── Available data

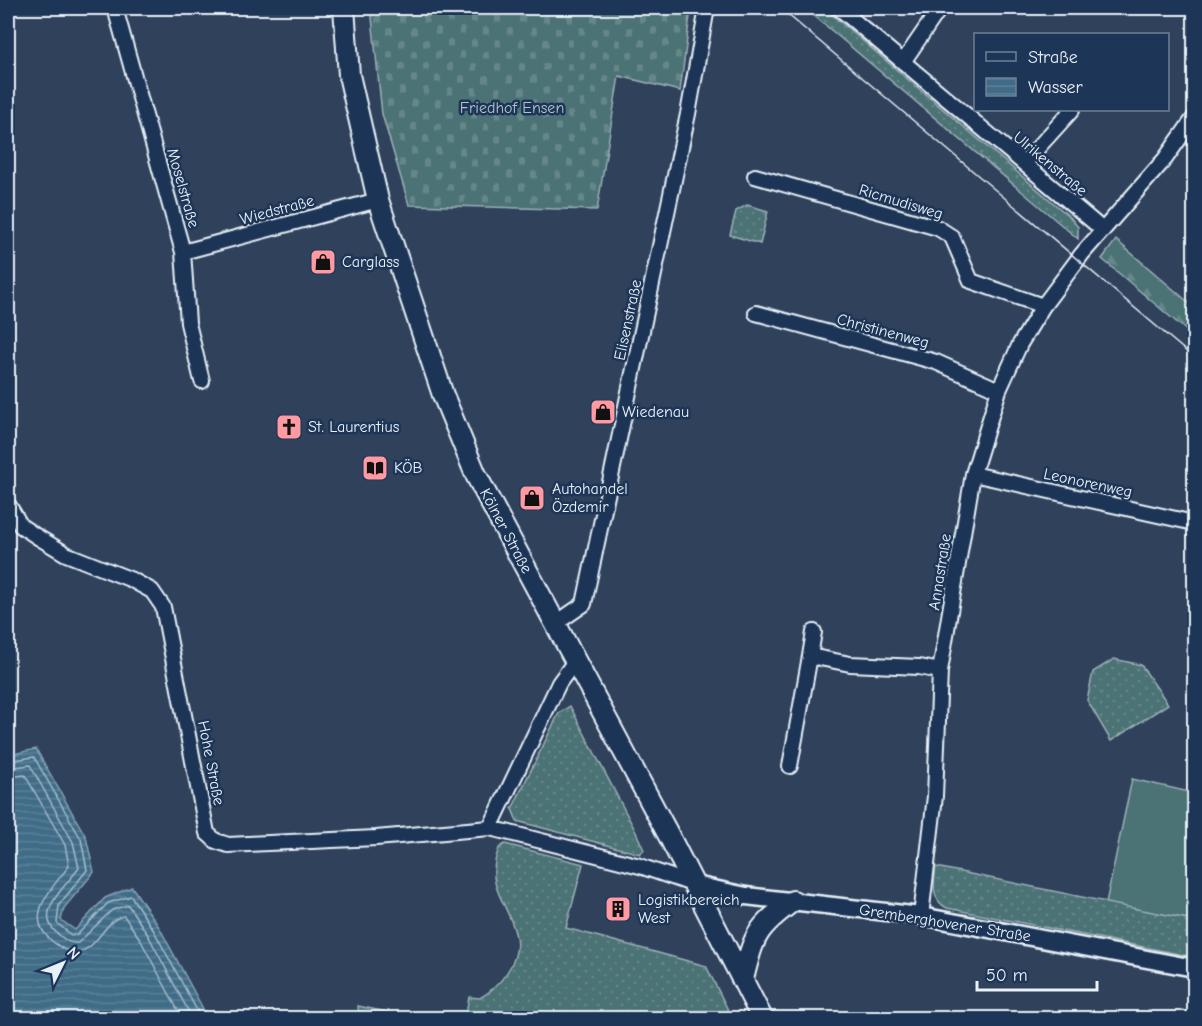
<svg xmlns="http://www.w3.org/2000/svg" width="1202" height="1026" viewBox="0 0 1202 1026" font-family="'Comic Neue',sans-serif">
<defs>
<pattern id="grass-dots" width="8" height="8" patternUnits="userSpaceOnUse" patternTransform="scale(1.5)"><rect width="8" height="8" fill="#4c7274"/><path d="M2 2h.1M6 6h.1" fill="none" stroke="#668789" stroke-width="1.8" stroke-linecap="round"/></pattern>
<pattern id="forest-firs" width="22" height="20" patternUnits="userSpaceOnUse" patternTransform="scale(1.5)"><rect width="22" height="20" fill="#4c7274"/><path d="M5 1l3.5 6h-7zM16 11l3.5 6h-7z" fill="#668789"/></pattern>
<pattern id="cemetery-stones" width="16" height="16" patternUnits="userSpaceOnUse" patternTransform="scale(1.5)"><rect width="16" height="16" fill="#4c7274"/><path d="M2 7V4a2 2 0 0 1 4 0v3zM10 15v-3a2 2 0 0 1 4 0v3z" fill="#668789"/></pattern>
<pattern id="water-rules" width="6" height="5" patternUnits="userSpaceOnUse" patternTransform="scale(1.5)"><rect width="6" height="5" fill="#416c87"/><path d="M0 2.5h6" fill="none" stroke="#5c8199"/></pattern>
</defs>
<rect width="100%" height="100%" fill="#30415c"/>
<filter id="ink" filterUnits="userSpaceOnUse"><feTurbulence type="fractalNoise" baseFrequency=".0167" numOctaves="2"/><feDisplacementMap in="SourceGraphic" scale="12" xChannelSelector="R" yChannelSelector="G"/><feConvolveMatrix kernelMatrix="1 2 1 2 8 2 1 2 1" color-interpolation-filters="sRGB"/></filter>
<g filter="url(#ink)">
<path fill="url(#grass-dots)" stroke="#9ab2b6" stroke-width="1.5" d="M805,8H824L1070,217L1078,227V239Z
M747,205L768,211L760,244L730,235L736,211Z
M1114,659L1141,665L1168,704L1111,741L1087,700L1093,672Z
M570,706L636,832L644,850L640,854L517,821L512,809L559,713Z
M505,844L583,864L566,928L706,966L732,1018H465L469,997L480,998C499,987 521,961 516,937C509,901 483,889 499,848Z
M936,867L1194,920V957L947,908C930,899 934,883 936,867Z
M358,1006L415,1018H359Z"/>
<path fill="url(#forest-firs)" stroke="#9ab2b6" stroke-width="1.5" d="M1116,240L1194,307V337L1102,259Z"/>
<path fill="url(#cemetery-stones)" stroke="#9ab2b6" stroke-width="1.5" d="M371,8H691L680,91L619,76L597,210L409,205L382,114Z"/>
<path fill="#4c7274" stroke="#9ab2b6" stroke-width="1.5" d="M1132,779L1194,793V920L1106,903Z"/>
<path fill="url(#water-rules)" stroke="#84a1b4" stroke-width="1.5" d="M36,749L86,837L94,872L64,908L61,920L75,930L105,898L132,887L159,927L208,1018H8V755Z"/>
<g fill="none" stroke-linecap="round" stroke-linejoin="round">
<path stroke="#a5bccb" stroke-width="1.5" d="M8,761L34,757L81,839L87,870L59,905L57,923L71,935H77L108,903L131,896L154,931L201,1018
M8,768L30,765L73,842L79,868C66,886 32,913 58,934C65,940 69,944 78,943L112,910L128,905L148,935L192,1018
M8,777L25,775L65,845L69,866C52,888 22,917 52,941C60,947 67,953 77,952C98,950 105,918 124,916L140,939L182,1018"/>
<g stroke="#e8f1f8" stroke-width="18">
<path id="minor" d="M115,8L183,252L188,323L202,381
M839,8L1103,230
M903,62L940,8
M1024,163L1072,110
M755,176L938,228L952,237L971,281L1043,306
M183,252L378,200
M756,313L936,362L999,390
M973,474L1194,523
M8,504L21,526L36,536L66,554L132,580L152,591L163,607L207,833L216,841L228,845L376,838L490,828L640,866L695,885
M555,624L584,604L688,114L707,8
M810,656L814,632
M790,766L810,656L850,664L919,667L940,671
M490,828L559,683L575,661
M921,916L935,796L940,671L973,474L999,390L1020,344L1043,306L1082,254L1165,159L1194,118"/>
</g>
<g stroke="#e8f1f8" stroke-width="21">
<path id="tertiary" d="M695,885L746,896L921,916L1194,968"/>
</g>
<g stroke="#e8f1f8" stroke-width="24">
<path id="secondary" d="M344,8L349,75L378,200L443,395L476,475L669,836L762,1018
M743,979C754,935 756,928 793,901"/>
</g>
<use href="#minor" stroke="#1d3557" stroke-width="14"/>
<use href="#tertiary" stroke="#1d3557" stroke-width="16"/>
<use href="#secondary" stroke="#1d3557" stroke-width="20"/>
<path stroke="#e8f1f8" stroke-width="1.5" d="M780,8L1194,358"/>
</g>
</g>
<defs>
<g id="shop-square" transform="scale(1.35)"><rect x="-9" y="-9" width="18" height="18" rx="4" fill="#ff9aa2" stroke="#1d3557"/><path d="M-5-2.5h2.3a2.7 3.5 0 0 1 5.4 0H5L5.5 6h-11ZM-1.5-2.5h3a1.5 2.3 0 0 0-3 0Z" fill="#111"/></g>
<g id="church-square" transform="scale(1.35)"><rect x="-9" y="-9" width="18" height="18" rx="4" fill="#ff9aa2" stroke="#1d3557"/><path d="M-1.2-6h2.4v3.5h3.3v2.4h-3.3V6h-2.4V-.1h-3.3v-2.4h3.3Z" fill="#111"/></g>
<g id="library-square" transform="scale(1.35)"><rect x="-9" y="-9" width="18" height="18" rx="4" fill="#ff9aa2" stroke="#1d3557"/><path d="M-6-4Q-3-5.5-.7-3.5V5Q-3 3-6 4ZM6-4Q3-5.5 .7-3.5V5Q3 3 6 4Z" fill="#111"/></g>
<g id="building-square" transform="scale(1.35)"><rect x="-9" y="-9" width="18" height="18" rx="4" fill="#ff9aa2" stroke="#1d3557"/><path d="M-4-6H4V6H1V3H-1V6H-4ZM-2.5-4.3h1.7v1.8h-1.7ZM.8-4.3h1.7v1.8H.8ZM-2.5-1h1.7V.8h-1.7ZM.8-1h1.7V.8H.8Z" fill="#111"/></g>
</defs>
<g fill-rule="evenodd">
<use href="#shop-square" x="323" y="262"/>
<use href="#shop-square" x="603" y="412"/>
<use href="#church-square" x="289" y="427"/>
<use href="#library-square" x="375" y="468"/>
<use href="#shop-square" x="532" y="498"/>
<use href="#building-square" x="618" y="909"/>
</g>
<g text-anchor="middle" dominant-baseline="central" stroke-width="5" stroke-linejoin="round" paint-order="stroke">
<g font-size="16" fill="#b1c5ca" stroke="#1d3557">
<text x="512" y="108">Friedhof Ensen</text>
</g>
<g font-size="16" fill="#e8f1f8" stroke="#1d3557">
<text transform="translate(1050 164) rotate(40)">Ulrikenstraße</text>
<text transform="translate(183 188) rotate(74)">Moselstraße</text>
<text transform="translate(901 202) rotate(17)">Ricmudisweg</text>
<text transform="translate(277 210) rotate(-15)">Wiedstraße</text>
<text transform="translate(628 320) rotate(-78)">Elisenstraße</text>
<text transform="translate(883 331) rotate(15)">Christinenweg</text>
<text transform="translate(1088 483) rotate(12)">Leonorenweg</text>
<text transform="translate(506 531) rotate(62)">Kölner Straße</text>
<text transform="translate(940 572) rotate(-81)">Annastraße</text>
<text transform="translate(211 763) rotate(79)">Hohe Straße</text>
<text transform="translate(945 923) rotate(9)">Gremberghovener Straße</text>
</g>
<g font-size="16" fill="#e8f1f8" stroke="#1d3557" text-anchor="start">
<text x="342" y="262">Carglass</text>
<text x="622" y="412">Wiedenau</text>
<text x="308" y="427">St. Laurentius</text>
<text x="394" y="468">KÖB</text>
<text x="552" y="489">Autohandel<tspan x="552" dy="18">Özdemir</tspan></text>
<text x="638" y="900">Logistikbereich<tspan x="638" dy="18">West</tspan></text>
</g>
</g>
<rect width="1202" height="1026" fill="none" stroke="#1d3557" stroke-width="30"/>
<rect x="15" y="15" width="1172" height="996" fill="none" stroke="#e8f1f8" stroke-width="2" filter="url(#ink)"/>
<rect x="974" y="33" width="195" height="78" fill="#1d3557" stroke="#6e8097" stroke-width="1.5"/>
<rect x="986" y="52" width="30" height="9" fill="#1d3557" stroke="#6e8097" stroke-width="1.5"/>
<text x="1028" y="63" font-size="18" fill="#e8f1f8">Straße</text>
<rect x="986" y="78" width="30" height="18" fill="url(#water-rules)" stroke="#6e8097" stroke-width="1.5"/>
<text x="1028" y="93" font-size="18" fill="#e8f1f8">Wasser</text>
<g transform="translate(63 963) rotate(47)" stroke="#1d3557" stroke-width="4.5" paint-order="stroke">
<path d="M0-4.5L10 22L0 15L-10 22Z" fill="#e8f1f8"/>
<text y="-9" font-size="16" font-weight="bold" text-anchor="middle" fill="#e8f1f8">N</text>
</g>
<path d="M977 981v9h120v-9" fill="none" stroke="#e8f1f8" stroke-width="3"/>
<text x="986" y="981" font-size="18" fill="#e8f1f8" stroke="#1d3557" stroke-width="4.5" paint-order="stroke">50 m</text>
</svg>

────

Work to be completed
Note each line of the entries that has "library" in it, and copy those lines.

Task response
<g id="library-square" transform="scale(1.35)"><rect x="-9" y="-9" width="18" height="18" rx="4" fill="#ff9aa2" stroke="#1d3557"/><path d="M-6-4Q-3-5.5-.7-3.5V5Q-3 3-6 4ZM6-4Q3-5.5 .7-3.5V5Q3 3 6 4Z" fill="#111"/></g>
<use href="#library-square" x="375" y="468"/>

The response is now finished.